# Visual Memories of RMS St. Helena - 1978 - 1990



## Shipbuilder

Here is a short slide show I made up a couple of days ago for U-Tube.
Bob
http://www.youtube.com/watch?v=GkDE6cEY5TY


----------



## DLongly

*Visual Memories of St Helena 1978 - 1990*

That is a great record of life aboard this iconic little ship, many thanks for posting the link to the Youtube video and well done on putting together such an interesting selection of pictures taken aboard her.


----------



## R58484956

Bob, Thanks for showing St Helena and the 12 models, from shipbuilder to film director


----------



## Shipbuilder

Thanks,
I think the music helped with the St. Helena images. It was one of the standard U Tube backgrounds called "abandoned" 
Bob


----------



## sidsal

Interesting pictures. I believe she doesn't now come to the UK.
What a shame. I had thought we might do the trip - is it still worth while do you think ?


----------



## Shipbuilder

The ship in the slide show no longer exists! She was 16 years old when St. Helena Lines fitted her out as a Class I passenger ship, and 27 years old when she was sold for further trading. In 1990, she became the _Avalon_, sailing out of Durban to the Seychelles, but it was not successful and she was sold again, and shortly after went to scrap. In 1990, we all transferred to the new ship of the same name that was twice the size and carried 132 passengers. That ship is still sailing today, but as you say, no longer comes to the UK. The current route is Ascension - St. Helena - Cape Town and I think they call at Walvis Bay as well. If you want to travel, it would necessitate flying to either Ascension or Cape Town. There are loads of videos on U-Tube about the new ship.
I joined the old ship in 1979 and left in early 1990 to go to the new one. I did not like the new one anywhere near as much, because being a bit of a dinosaur, the fancy electronics were well beyond my understanding and it was a continual battle to keep things working - took voluntary redundancy in late 1992 at the age of 48, and never looked back!(Jester) (I was R/O of 1960 qualification vintage).
The old ship, featured in my small slide show, was a pleasure to sail in - the very best of all my 19 ships from 1961 to 1992. That is saying a lot, because before that, I thought nothing could be superior to _Windsor Castle, Reina del Mar _etc in which I served for quite a number of happy years!
Bob


----------



## FILIPVS

Years ago, I remember see "new" St Helene calling in Vigo, berthed in passenger terminal... a singular ship; in fact the only cargo-passenger I ever seen here, if I remember well.


----------



## IMRCoSparks

Nice to see the Furuno FRS48 radar in the wheelhouse at 1.17 ( the small one) . I installed it in Vancouver 1975 when the vessel was called Northland Prince.


----------



## isaacoomber

*Hello,*

Thanks a lot for sharing interesting slide, it brings some good memories. I have really enjoyed to seeing this.

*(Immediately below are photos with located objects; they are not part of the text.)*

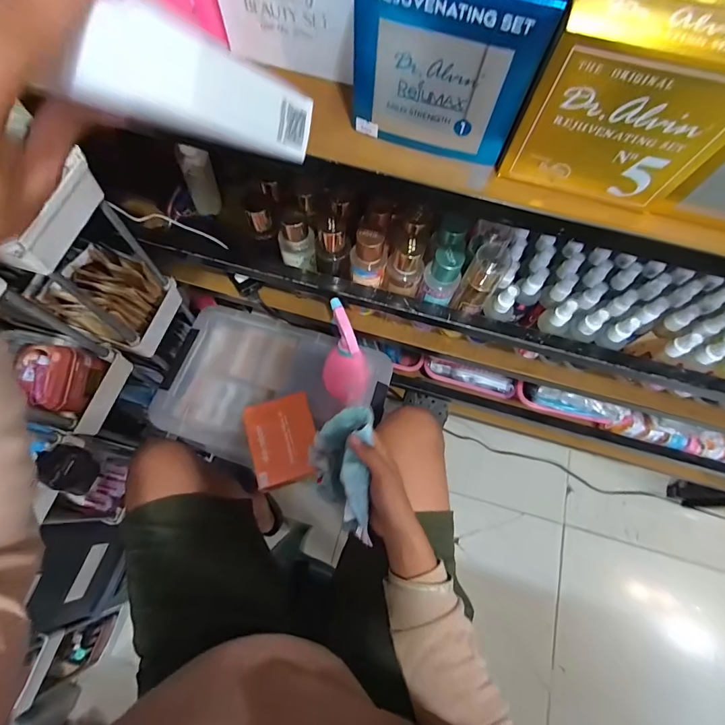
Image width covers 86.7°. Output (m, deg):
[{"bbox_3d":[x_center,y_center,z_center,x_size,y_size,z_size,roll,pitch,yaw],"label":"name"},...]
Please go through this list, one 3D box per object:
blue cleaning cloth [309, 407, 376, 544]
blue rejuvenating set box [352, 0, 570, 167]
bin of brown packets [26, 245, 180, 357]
[{"bbox_3d":[-0.023,0.132,0.449,0.072,0.070,0.140,-4,70,-4],"label":"blue cleaning cloth"},{"bbox_3d":[0.072,-0.261,0.306,0.132,0.122,0.108,16,70,4],"label":"blue rejuvenating set box"},{"bbox_3d":[-0.399,-0.109,0.608,0.135,0.142,0.132,24,71,6],"label":"bin of brown packets"}]

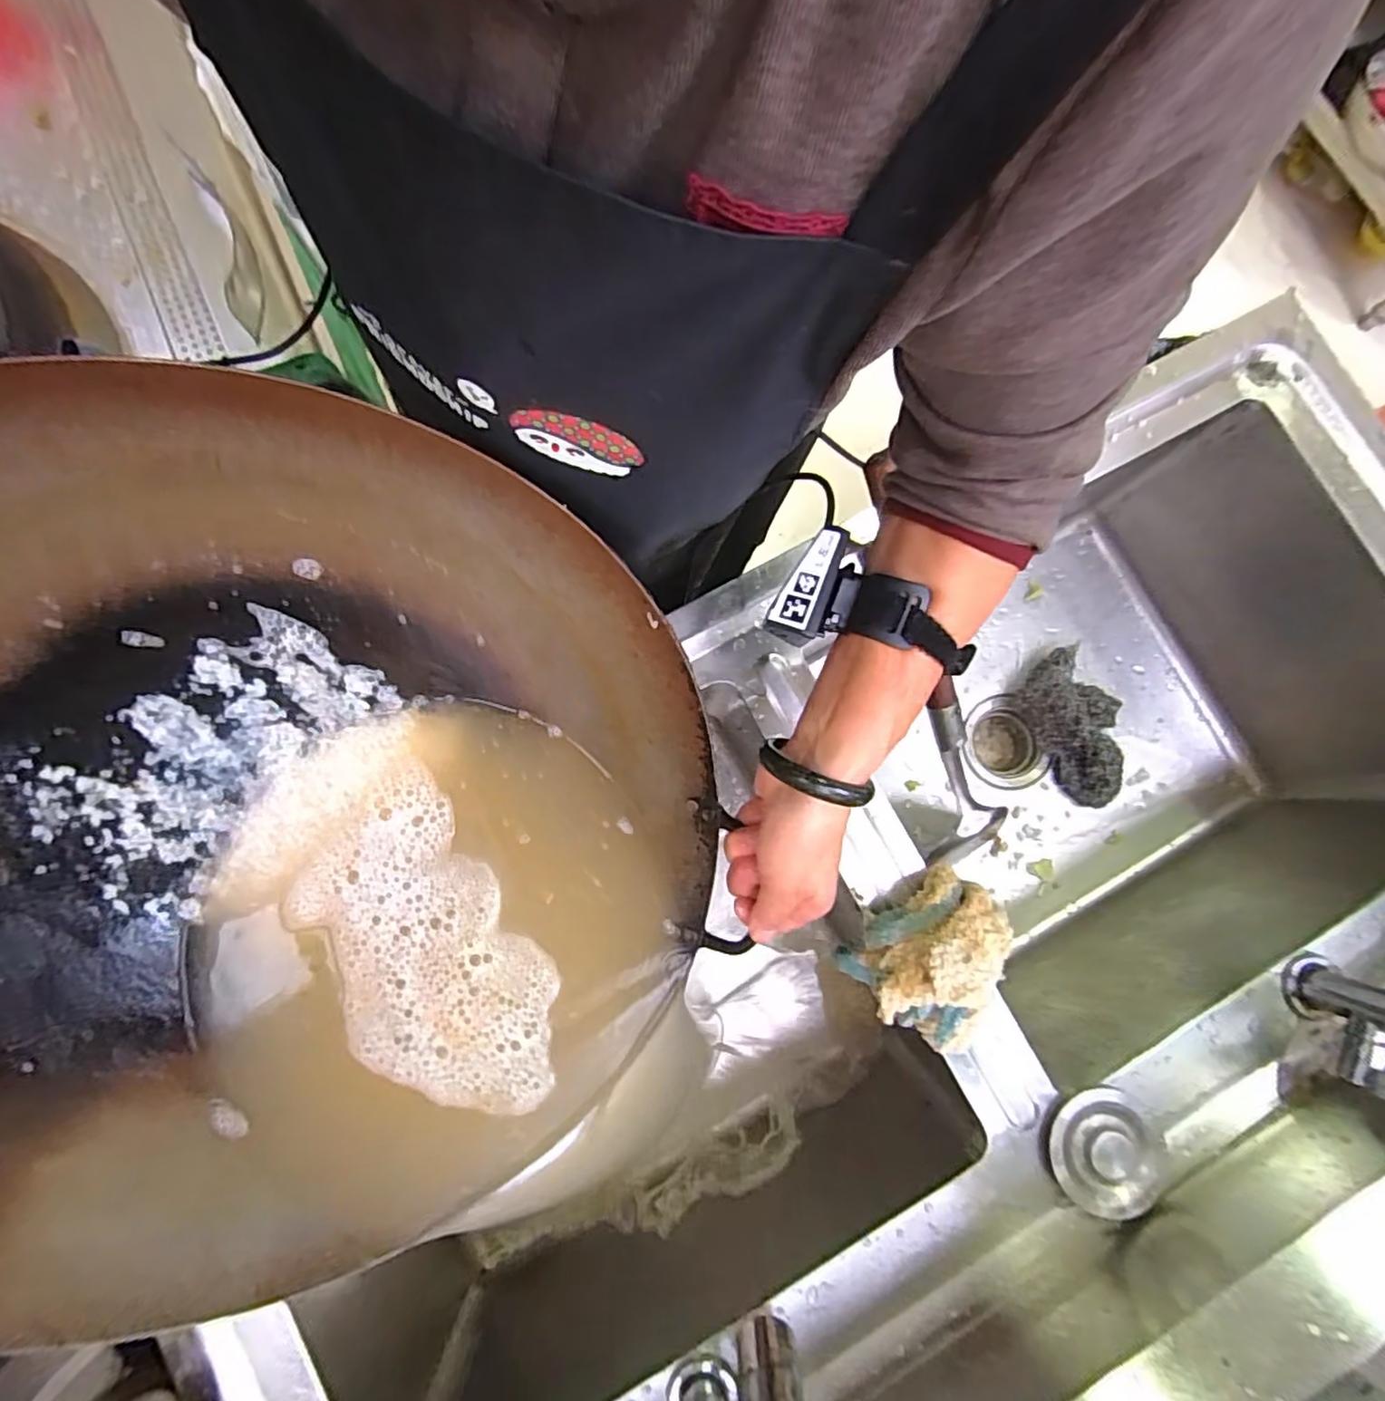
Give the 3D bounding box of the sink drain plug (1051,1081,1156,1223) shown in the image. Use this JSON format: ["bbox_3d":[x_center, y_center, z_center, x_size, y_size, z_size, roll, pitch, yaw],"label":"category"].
[{"bbox_3d":[0.299,0.326,0.464,0.072,0.013,0.078,10,66,9],"label":"sink drain plug"}]

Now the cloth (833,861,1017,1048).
[{"bbox_3d":[0.179,0.184,0.453,0.104,0.083,0.115,38,82,7],"label":"cloth"}]

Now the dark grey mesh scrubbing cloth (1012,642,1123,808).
[{"bbox_3d":[0.459,0.037,0.759,0.110,0.070,0.168,-34,81,-5],"label":"dark grey mesh scrubbing cloth"}]

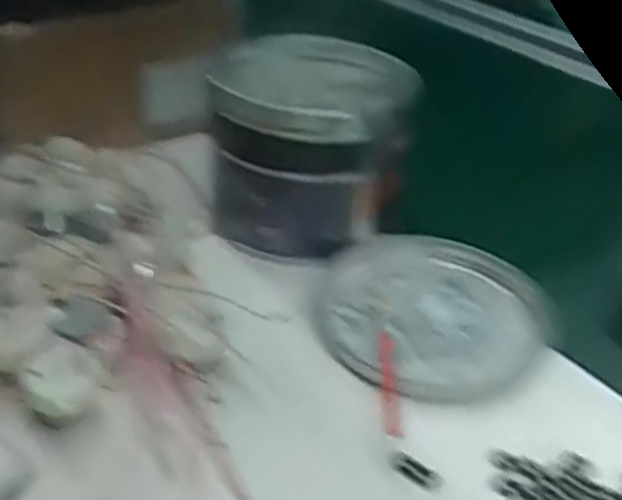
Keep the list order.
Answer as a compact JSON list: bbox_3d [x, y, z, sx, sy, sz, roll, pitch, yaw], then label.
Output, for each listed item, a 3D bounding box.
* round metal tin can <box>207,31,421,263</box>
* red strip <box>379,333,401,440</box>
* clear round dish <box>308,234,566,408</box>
[{"bbox_3d":[-0.004,-0.070,0.465,0.121,0.115,0.105,4,35,-2],"label":"round metal tin can"},{"bbox_3d":[0.038,0.065,0.350,0.009,0.004,0.073,23,28,-10],"label":"red strip"},{"bbox_3d":[0.072,0.035,0.412,0.133,0.017,0.123,4,35,-3],"label":"clear round dish"}]

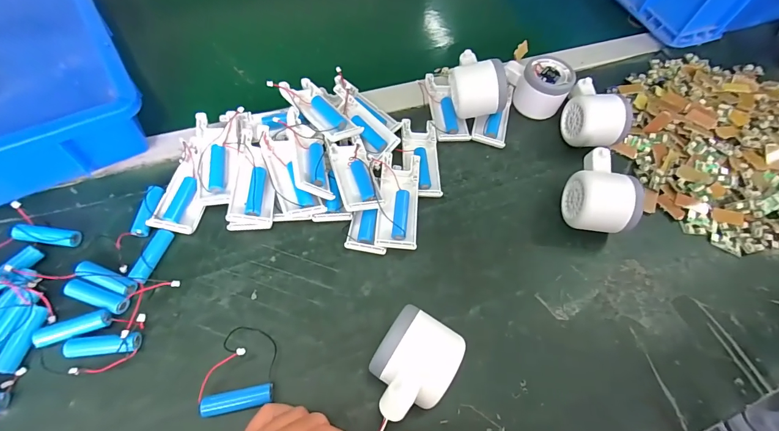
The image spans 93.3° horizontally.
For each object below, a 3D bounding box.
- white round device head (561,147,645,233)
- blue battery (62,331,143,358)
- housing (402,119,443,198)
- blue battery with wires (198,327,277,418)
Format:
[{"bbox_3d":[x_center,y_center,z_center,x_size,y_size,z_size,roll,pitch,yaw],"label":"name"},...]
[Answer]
[{"bbox_3d":[0.212,-0.020,0.377,0.051,0.059,0.080,5,58,-2],"label":"white round device head"},{"bbox_3d":[-0.222,0.100,0.285,0.049,0.015,0.014,-4,58,-7],"label":"blue battery"},{"bbox_3d":[0.035,-0.065,0.408,0.039,0.020,0.101,0,58,-5],"label":"housing"},{"bbox_3d":[-0.115,0.118,0.284,0.049,0.020,0.064,-1,58,-6],"label":"blue battery with wires"}]

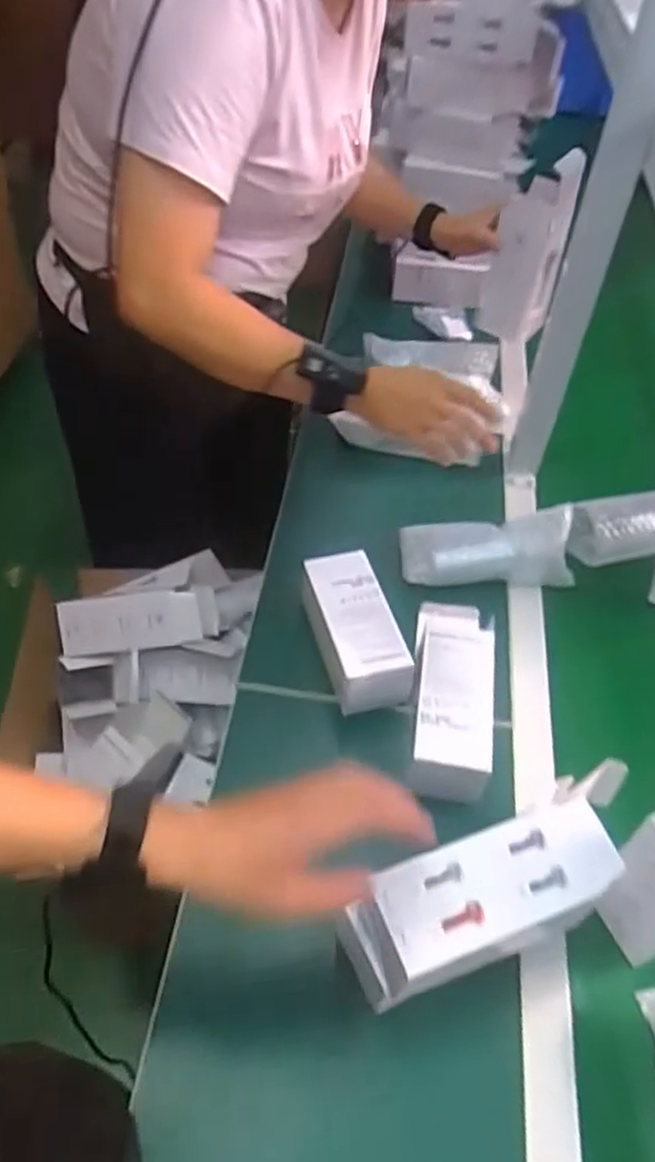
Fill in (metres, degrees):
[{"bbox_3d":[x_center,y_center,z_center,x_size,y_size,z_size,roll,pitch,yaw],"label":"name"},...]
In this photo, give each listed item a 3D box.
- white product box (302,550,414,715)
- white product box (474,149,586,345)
[{"bbox_3d":[0.028,0.054,0.833,0.076,0.070,0.173,-11,48,-17],"label":"white product box"},{"bbox_3d":[0.281,-0.455,1.067,0.105,0.261,0.038,34,54,18],"label":"white product box"}]

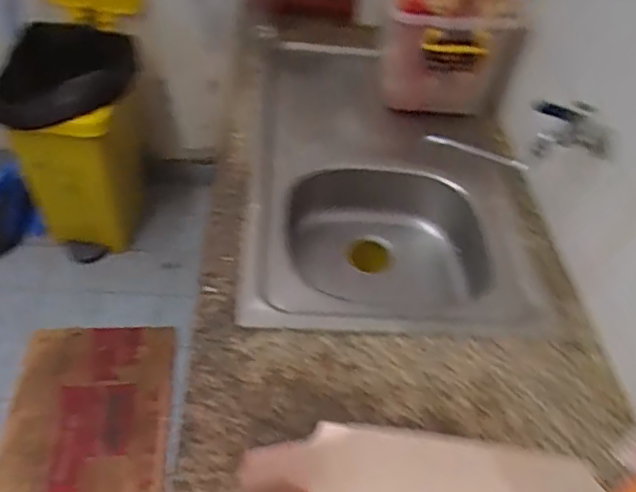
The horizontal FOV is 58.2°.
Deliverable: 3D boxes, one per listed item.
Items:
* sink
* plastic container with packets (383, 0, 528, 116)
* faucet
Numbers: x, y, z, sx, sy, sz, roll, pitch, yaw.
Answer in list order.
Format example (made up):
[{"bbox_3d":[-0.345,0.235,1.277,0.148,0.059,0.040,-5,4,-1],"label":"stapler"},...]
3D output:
[{"bbox_3d":[0.124,-0.140,1.223,0.538,0.228,0.916,2,46,-6],"label":"sink"},{"bbox_3d":[0.296,-0.524,1.283,0.250,0.328,0.326,5,45,-4],"label":"plastic container with packets"},{"bbox_3d":[0.395,-0.176,0.897,0.139,0.103,0.043,9,45,3],"label":"faucet"}]

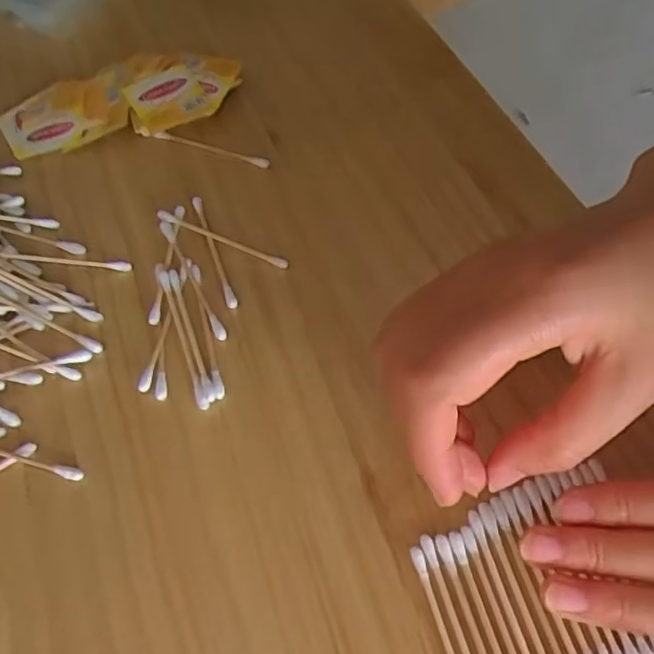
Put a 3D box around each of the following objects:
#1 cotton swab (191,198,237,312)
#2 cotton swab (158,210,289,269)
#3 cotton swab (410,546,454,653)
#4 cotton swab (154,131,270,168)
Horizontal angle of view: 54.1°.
[{"bbox_3d":[-0.056,-0.040,0.315,0.005,0.004,0.074,-19,60,-7],"label":"cotton swab"},{"bbox_3d":[-0.052,-0.044,0.318,0.072,0.006,0.008,20,63,15],"label":"cotton swab"},{"bbox_3d":[0.042,0.110,0.217,0.004,0.004,0.071,-16,60,-5],"label":"cotton swab"},{"bbox_3d":[-0.064,-0.099,0.353,0.067,0.004,0.006,14,62,12],"label":"cotton swab"}]

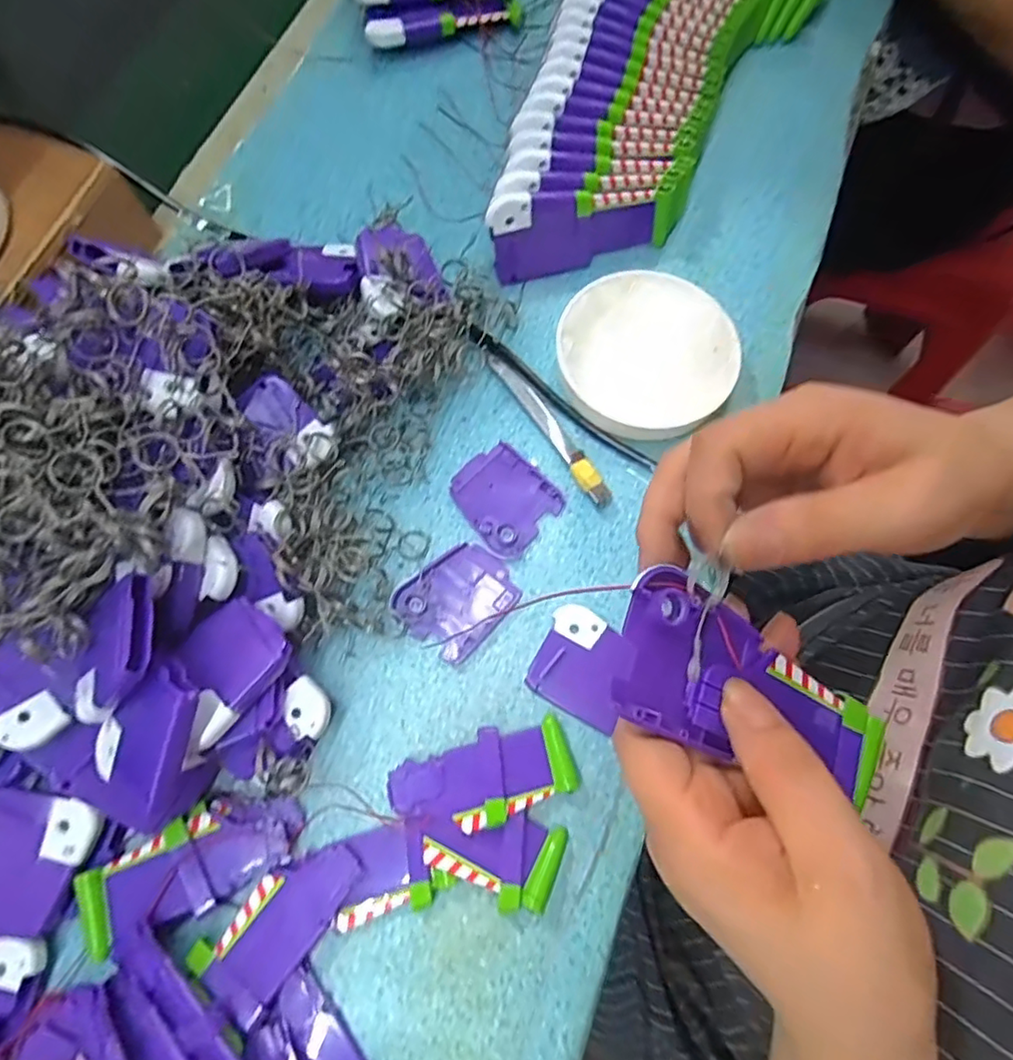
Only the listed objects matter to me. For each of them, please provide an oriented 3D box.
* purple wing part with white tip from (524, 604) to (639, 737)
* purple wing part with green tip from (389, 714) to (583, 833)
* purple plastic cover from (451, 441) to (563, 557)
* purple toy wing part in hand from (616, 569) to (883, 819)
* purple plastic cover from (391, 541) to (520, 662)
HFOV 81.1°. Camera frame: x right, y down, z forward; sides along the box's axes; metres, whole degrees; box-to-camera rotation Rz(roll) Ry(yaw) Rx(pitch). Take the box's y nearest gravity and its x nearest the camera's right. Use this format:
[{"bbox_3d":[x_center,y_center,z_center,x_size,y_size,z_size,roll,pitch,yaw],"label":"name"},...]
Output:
[{"bbox_3d":[0.042,0.073,0.319,0.050,0.007,0.054,25,74,5],"label":"purple wing part with white tip"},{"bbox_3d":[-0.010,0.122,0.292,0.088,0.004,0.040,-15,64,-19],"label":"purple wing part with green tip"},{"bbox_3d":[-0.001,-0.019,0.346,0.050,0.005,0.060,-40,79,-13],"label":"purple plastic cover"},{"bbox_3d":[0.089,0.058,0.207,0.113,0.019,0.049,29,73,-16],"label":"purple toy wing part in hand"},{"bbox_3d":[-0.027,0.037,0.329,0.052,0.005,0.062,44,76,10],"label":"purple plastic cover"}]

waterton alberta accommodation


----------



## andysk

Nice one Bob, a good selection of pics, but can you still name all those at 1:37 ?

Cheers

Andy


----------



## Shipbuilder

Thanks for replies. The little radar lasted quite a long time and its end came when its range went down to almost nothing the moment the ship got underway. But in port, it was perfect. A very peculiar fault that turned out to be that the scanner was half full of water! The vibration of moving must have sloshed it up into the waveguide. Goodness knows how it worked OK when ship was at anchor, but scanner going round. Problem solved by drilling a hole in bottom of scanner and it took about half an hour to empty. OK after that, but a new scanner was not available and because of corrosion worries, the whole lot was replaced.

Andy.
Yes, I can still name the entire crew although it was thirty years ago. We were all together for quite a number of years. Some of us first sailed together in 1965 aboard _Windsor Castle!_.
We transferred to the new ship in 1990.
Bob


----------



## Hawkeye63

*RMS Memories!*

Nice one Windjammer! Brought back a lot of memories, must admit, I preferred the "old RMS" to the "new one". Remember handing over to the new one in Cardiff, she looked so forlorn! We weren't allowed on the "new one", but got our "revenge" during the re-engining in Falmouth!


----------



## eldersuk

Andy.
_Yes, I can still name the entire crew although it was thirty years ago. We were all together for quite a number of years. Some of us first sailed together in 1965 aboard Windsor Castle!.
We transferred to the new ship in 1990.
Bob

_Bob, did you come across Jim Forsey and Ken Young on St. Helena?

Derek


----------



## ben27

good morning shipbuilder.jan,2013,21:65.re:visual memories of rms st,helena-1978-1990.i have read the posting,and everybody has great memories of there time on st helensa.i have watched your link.(my compliments of a fine production)and it was a pleasure,it was like being there.no wonder they have great memories,thank you for posting.have a good day.ben27


----------



## nauticalstyle

Thanks for the slideshow. Interesting to see the sextants being used!


----------



## Shipbuilder

Thanks for replies. I remember Jim Forsey well as he was on both ships for a number of years and we still exchange Christmas cards. Don't remember a Ken Young, so maybe he only did one voyage.
Bob


----------



## Old Se Dog

*avalan in durban 1991 and later*

i was lucky to have spent a day on this little beaut - when the qe 2 called in durban - she later went under the indianoceanique - banner if i recall - her newer counter part has of recent been sold then resold then resold and again resold - being the st helena - mng tahiti - ( as a gun ship) back to st helena - as a luxury yacht - did not happen and lastly as a extreme e racing paddock ship - !


----------